7. The gargantuan shopping Marina Bay Sands shopping mall is next to the hotel, and I dry out and take refreshments at the TWG Tea Salon and Boutique on the Bridge, positioned overlooking the Venetian-style canal floating through the middle. Gondola-style boats float up and down. The tea is very good, the food pricy, average.
Noodles, tapas, Raffles
8. A $S6 bowl of slurpy, spicy rice noodles at the Maxwell Road Hawker Centre, on the edge of Chinatown, is lots of fun. A freshly-squeezed fruit juice will cost two bucks. Singapore’s cost of living is high, yet it’s generously endowed with cheap outdoor food centres. The food court at the ION Orchard, called Food Republic, is set up like a small outside hawker centre with about 25 cuisine styles, and the prices are about the same, with this bowl of hand-cut noodles also $S6.
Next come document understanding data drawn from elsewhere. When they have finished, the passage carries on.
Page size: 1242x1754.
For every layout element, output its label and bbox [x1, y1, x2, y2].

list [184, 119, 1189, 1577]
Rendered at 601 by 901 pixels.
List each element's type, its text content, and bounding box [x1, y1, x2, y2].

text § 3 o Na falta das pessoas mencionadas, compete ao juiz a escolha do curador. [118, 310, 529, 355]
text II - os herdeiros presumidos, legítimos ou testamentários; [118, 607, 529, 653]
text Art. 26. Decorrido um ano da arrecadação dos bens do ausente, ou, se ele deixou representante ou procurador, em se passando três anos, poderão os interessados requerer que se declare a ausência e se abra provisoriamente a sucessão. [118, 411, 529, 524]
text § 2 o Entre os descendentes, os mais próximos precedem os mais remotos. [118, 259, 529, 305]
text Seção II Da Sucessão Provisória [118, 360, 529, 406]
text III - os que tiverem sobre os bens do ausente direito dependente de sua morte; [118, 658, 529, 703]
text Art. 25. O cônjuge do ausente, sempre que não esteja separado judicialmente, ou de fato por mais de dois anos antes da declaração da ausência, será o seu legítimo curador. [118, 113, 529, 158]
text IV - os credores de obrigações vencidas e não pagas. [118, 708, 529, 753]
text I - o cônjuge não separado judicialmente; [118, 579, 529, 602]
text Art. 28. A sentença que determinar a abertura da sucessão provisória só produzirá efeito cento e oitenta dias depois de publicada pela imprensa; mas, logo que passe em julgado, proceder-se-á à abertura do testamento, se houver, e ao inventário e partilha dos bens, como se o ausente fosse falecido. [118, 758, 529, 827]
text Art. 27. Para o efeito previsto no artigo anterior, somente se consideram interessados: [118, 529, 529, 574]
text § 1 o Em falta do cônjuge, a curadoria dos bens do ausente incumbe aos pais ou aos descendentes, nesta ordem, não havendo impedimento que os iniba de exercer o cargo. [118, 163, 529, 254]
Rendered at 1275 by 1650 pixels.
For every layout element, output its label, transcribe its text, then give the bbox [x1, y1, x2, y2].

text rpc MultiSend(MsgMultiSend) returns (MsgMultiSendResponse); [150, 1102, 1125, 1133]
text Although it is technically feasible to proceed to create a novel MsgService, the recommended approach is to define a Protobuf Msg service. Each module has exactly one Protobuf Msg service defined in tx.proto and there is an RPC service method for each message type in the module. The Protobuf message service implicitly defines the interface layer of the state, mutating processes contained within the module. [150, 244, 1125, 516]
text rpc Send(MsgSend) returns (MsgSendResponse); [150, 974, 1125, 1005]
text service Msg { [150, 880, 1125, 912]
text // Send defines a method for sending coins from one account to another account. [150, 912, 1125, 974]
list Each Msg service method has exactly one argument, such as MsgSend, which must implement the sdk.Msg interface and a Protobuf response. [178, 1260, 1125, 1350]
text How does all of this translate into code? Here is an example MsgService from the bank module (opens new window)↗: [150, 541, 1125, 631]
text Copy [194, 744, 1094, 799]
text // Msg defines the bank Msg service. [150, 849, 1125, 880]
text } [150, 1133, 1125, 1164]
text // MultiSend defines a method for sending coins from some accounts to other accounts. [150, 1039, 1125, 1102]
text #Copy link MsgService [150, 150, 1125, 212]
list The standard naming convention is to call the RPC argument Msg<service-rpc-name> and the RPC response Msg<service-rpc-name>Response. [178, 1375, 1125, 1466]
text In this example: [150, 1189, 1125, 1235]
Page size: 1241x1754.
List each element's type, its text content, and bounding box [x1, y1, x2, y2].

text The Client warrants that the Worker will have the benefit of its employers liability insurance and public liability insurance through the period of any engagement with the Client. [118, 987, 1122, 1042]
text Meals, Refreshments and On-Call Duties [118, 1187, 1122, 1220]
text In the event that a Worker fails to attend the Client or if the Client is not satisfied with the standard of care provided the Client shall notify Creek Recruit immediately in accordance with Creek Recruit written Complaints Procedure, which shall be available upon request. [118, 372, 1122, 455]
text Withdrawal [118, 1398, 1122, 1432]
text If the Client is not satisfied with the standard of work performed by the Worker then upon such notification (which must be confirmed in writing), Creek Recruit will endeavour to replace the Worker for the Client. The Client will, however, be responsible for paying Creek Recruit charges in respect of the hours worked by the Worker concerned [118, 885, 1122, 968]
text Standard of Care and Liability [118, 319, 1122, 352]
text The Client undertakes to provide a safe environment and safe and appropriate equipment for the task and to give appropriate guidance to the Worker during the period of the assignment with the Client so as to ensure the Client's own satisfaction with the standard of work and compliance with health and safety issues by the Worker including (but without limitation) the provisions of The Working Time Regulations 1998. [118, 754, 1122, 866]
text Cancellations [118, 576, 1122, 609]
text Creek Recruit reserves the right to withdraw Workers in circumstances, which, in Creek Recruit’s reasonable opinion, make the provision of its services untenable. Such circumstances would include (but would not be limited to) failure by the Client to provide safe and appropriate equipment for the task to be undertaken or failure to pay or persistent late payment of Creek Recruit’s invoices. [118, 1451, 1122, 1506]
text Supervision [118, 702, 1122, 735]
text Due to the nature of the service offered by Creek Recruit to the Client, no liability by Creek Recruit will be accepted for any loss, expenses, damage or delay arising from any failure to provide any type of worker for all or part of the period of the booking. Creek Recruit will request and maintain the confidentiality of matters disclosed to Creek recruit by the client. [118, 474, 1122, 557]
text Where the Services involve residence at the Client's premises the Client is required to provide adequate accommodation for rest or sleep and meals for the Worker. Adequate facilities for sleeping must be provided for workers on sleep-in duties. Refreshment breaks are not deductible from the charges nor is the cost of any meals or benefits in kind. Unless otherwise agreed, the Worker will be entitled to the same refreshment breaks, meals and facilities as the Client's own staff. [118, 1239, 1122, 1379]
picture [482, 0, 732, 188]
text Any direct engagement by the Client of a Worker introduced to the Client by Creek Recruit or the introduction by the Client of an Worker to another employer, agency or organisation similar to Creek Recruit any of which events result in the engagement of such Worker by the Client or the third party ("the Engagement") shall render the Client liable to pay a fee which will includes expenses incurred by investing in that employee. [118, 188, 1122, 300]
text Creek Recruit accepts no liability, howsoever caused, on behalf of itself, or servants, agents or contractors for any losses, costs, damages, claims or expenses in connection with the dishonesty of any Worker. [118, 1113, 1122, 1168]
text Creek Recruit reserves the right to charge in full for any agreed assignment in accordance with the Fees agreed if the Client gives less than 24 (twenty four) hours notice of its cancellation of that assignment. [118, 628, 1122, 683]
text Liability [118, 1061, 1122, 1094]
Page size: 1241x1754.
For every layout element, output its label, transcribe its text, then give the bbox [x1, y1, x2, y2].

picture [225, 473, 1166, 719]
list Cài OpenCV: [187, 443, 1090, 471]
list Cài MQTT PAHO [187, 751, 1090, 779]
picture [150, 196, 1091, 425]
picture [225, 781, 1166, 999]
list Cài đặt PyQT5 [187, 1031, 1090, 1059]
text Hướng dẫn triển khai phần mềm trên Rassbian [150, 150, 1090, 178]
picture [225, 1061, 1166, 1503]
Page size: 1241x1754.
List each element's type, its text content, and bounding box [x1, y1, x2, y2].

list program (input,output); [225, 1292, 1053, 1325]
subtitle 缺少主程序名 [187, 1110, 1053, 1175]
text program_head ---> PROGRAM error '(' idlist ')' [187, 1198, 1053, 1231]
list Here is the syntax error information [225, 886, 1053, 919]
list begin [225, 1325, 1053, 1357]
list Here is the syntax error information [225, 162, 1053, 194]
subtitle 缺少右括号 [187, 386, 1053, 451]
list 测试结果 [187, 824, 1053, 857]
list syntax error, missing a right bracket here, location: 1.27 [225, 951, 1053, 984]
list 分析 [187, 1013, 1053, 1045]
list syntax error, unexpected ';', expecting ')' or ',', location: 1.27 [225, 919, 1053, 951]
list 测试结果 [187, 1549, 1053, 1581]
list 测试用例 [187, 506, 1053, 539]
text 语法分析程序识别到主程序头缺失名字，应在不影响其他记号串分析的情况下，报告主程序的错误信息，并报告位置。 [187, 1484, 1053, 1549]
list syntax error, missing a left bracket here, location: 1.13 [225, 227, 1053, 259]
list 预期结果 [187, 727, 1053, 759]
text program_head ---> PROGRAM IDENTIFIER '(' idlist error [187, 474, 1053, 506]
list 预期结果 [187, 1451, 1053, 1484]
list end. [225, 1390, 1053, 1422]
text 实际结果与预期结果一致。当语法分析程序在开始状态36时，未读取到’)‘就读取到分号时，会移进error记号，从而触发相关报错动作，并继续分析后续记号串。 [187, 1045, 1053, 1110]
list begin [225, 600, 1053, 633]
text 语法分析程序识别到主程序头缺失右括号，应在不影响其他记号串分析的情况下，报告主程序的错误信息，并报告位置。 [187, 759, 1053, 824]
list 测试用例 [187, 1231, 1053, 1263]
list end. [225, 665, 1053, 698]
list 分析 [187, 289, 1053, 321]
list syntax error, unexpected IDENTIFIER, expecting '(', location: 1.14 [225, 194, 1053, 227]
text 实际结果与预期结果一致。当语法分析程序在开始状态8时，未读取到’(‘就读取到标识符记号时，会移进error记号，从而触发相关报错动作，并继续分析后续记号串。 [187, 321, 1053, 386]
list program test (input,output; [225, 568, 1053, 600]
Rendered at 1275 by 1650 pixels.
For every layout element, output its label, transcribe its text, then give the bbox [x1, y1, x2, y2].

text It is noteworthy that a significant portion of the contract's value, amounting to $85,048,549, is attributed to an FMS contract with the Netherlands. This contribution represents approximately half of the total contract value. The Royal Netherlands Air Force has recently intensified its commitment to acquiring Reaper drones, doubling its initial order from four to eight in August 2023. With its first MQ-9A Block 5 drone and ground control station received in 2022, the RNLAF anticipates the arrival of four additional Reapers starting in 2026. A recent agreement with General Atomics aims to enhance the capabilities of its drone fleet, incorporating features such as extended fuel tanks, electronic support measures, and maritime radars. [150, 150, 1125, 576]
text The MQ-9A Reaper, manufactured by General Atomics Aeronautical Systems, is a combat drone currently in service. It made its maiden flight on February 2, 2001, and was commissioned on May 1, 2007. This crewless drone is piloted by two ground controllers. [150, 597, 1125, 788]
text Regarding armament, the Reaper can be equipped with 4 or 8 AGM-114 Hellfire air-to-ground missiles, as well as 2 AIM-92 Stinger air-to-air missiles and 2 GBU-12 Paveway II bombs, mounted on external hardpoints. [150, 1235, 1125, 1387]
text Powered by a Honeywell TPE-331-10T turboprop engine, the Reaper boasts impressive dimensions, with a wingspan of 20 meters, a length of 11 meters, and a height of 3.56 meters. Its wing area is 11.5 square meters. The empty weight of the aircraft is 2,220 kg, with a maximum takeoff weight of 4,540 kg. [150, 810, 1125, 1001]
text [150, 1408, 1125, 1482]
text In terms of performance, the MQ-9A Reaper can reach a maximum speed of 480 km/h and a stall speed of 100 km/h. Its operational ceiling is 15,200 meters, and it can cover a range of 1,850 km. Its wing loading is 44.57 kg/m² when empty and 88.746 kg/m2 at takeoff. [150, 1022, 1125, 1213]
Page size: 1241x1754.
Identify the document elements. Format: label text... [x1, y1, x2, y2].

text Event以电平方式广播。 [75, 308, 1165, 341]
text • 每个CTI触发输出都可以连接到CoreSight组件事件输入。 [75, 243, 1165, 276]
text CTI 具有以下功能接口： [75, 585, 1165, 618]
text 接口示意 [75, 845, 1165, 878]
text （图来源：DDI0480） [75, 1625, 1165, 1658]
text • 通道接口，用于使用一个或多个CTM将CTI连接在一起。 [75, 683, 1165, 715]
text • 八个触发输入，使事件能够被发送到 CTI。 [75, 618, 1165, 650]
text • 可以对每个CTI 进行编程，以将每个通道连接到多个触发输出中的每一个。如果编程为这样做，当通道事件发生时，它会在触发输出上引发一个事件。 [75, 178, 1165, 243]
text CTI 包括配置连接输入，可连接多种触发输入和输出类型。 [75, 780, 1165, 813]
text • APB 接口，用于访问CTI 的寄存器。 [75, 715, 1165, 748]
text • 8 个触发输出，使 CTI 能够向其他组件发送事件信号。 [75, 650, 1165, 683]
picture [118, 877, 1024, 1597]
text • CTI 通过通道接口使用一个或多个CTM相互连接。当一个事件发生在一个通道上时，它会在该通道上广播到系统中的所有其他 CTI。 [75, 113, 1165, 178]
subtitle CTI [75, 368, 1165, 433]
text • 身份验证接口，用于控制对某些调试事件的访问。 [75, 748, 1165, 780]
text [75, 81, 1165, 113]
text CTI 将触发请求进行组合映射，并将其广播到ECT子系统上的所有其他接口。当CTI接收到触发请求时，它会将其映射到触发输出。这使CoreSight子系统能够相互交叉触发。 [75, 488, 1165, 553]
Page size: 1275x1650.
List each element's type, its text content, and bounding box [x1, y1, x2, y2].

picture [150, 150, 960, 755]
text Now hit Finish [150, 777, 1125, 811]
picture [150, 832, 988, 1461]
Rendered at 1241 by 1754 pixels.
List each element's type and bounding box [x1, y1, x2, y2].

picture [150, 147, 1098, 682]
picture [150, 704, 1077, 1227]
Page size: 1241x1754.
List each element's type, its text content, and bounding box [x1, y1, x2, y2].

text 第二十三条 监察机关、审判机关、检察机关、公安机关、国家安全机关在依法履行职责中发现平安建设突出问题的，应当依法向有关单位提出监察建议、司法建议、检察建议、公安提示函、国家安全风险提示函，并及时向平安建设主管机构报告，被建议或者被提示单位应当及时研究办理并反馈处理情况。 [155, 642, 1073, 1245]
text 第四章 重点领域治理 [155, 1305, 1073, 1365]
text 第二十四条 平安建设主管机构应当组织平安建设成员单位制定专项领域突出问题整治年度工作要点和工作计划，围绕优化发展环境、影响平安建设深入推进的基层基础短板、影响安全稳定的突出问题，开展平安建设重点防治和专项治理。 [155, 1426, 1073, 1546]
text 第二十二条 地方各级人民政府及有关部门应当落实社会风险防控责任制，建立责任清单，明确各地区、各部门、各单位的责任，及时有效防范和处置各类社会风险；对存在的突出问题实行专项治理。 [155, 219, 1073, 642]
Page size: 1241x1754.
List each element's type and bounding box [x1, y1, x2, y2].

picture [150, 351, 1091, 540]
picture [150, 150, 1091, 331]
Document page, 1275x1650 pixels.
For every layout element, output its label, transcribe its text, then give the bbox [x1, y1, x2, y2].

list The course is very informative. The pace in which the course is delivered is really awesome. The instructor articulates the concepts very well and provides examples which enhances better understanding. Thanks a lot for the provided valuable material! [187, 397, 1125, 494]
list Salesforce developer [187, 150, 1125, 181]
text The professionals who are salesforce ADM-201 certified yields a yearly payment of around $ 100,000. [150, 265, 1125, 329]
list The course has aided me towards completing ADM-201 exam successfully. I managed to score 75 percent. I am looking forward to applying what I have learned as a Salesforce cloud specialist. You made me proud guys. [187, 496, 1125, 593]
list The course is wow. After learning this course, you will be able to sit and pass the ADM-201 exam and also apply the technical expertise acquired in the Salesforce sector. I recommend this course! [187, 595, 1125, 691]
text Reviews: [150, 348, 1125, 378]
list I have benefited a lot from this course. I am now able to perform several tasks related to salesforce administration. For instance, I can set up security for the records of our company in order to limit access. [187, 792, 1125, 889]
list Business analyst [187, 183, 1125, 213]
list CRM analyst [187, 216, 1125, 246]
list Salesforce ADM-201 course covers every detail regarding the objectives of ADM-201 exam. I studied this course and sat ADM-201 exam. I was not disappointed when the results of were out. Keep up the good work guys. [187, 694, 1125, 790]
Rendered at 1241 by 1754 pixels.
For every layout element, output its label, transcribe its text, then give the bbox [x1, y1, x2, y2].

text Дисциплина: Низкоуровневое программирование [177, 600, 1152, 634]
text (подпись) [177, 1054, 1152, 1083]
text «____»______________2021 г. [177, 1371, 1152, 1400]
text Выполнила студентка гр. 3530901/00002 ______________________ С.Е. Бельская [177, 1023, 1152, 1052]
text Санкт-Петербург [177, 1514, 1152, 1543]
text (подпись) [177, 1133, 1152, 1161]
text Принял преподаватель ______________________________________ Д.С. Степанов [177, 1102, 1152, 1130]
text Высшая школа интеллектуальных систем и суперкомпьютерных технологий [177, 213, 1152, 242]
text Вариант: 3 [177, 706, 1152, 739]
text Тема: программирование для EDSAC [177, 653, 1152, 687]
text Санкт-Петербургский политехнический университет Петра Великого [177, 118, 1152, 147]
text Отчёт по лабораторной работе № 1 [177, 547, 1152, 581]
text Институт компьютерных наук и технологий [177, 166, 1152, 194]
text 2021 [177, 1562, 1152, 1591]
9. I do a lot of walking when I travel, but I’m tempted to take a Pilates class at Options Studio Singapore at Regency House on Penang Road, or Pilates Bodyworks, owned by Alvin Giam, at Finlayson Green, near the Raffles Place MRT. Founded in 1999, Pilates Bodyworks is considered among the best in South-East Asia. Alvin was a lawyer who injured himself playing sport over three decades ago, and turned to Pilates for rehabilitation.
10. Instead, I go to lunch and visit Raffles Hotel. Sorry Alvin, next time! Australian chef Luke Mangan has a restaurant, Salt Tapas and Bar, opposite the famed Raffles, and I meet Accor Hotels PR friend Gaynor Reid there. Then a walk across the road to explore the hotel is obligatory. The historic hotel retains its legendary majesty, although the floors of high-class boutiques are mournfully bereft of customers on this afternoon.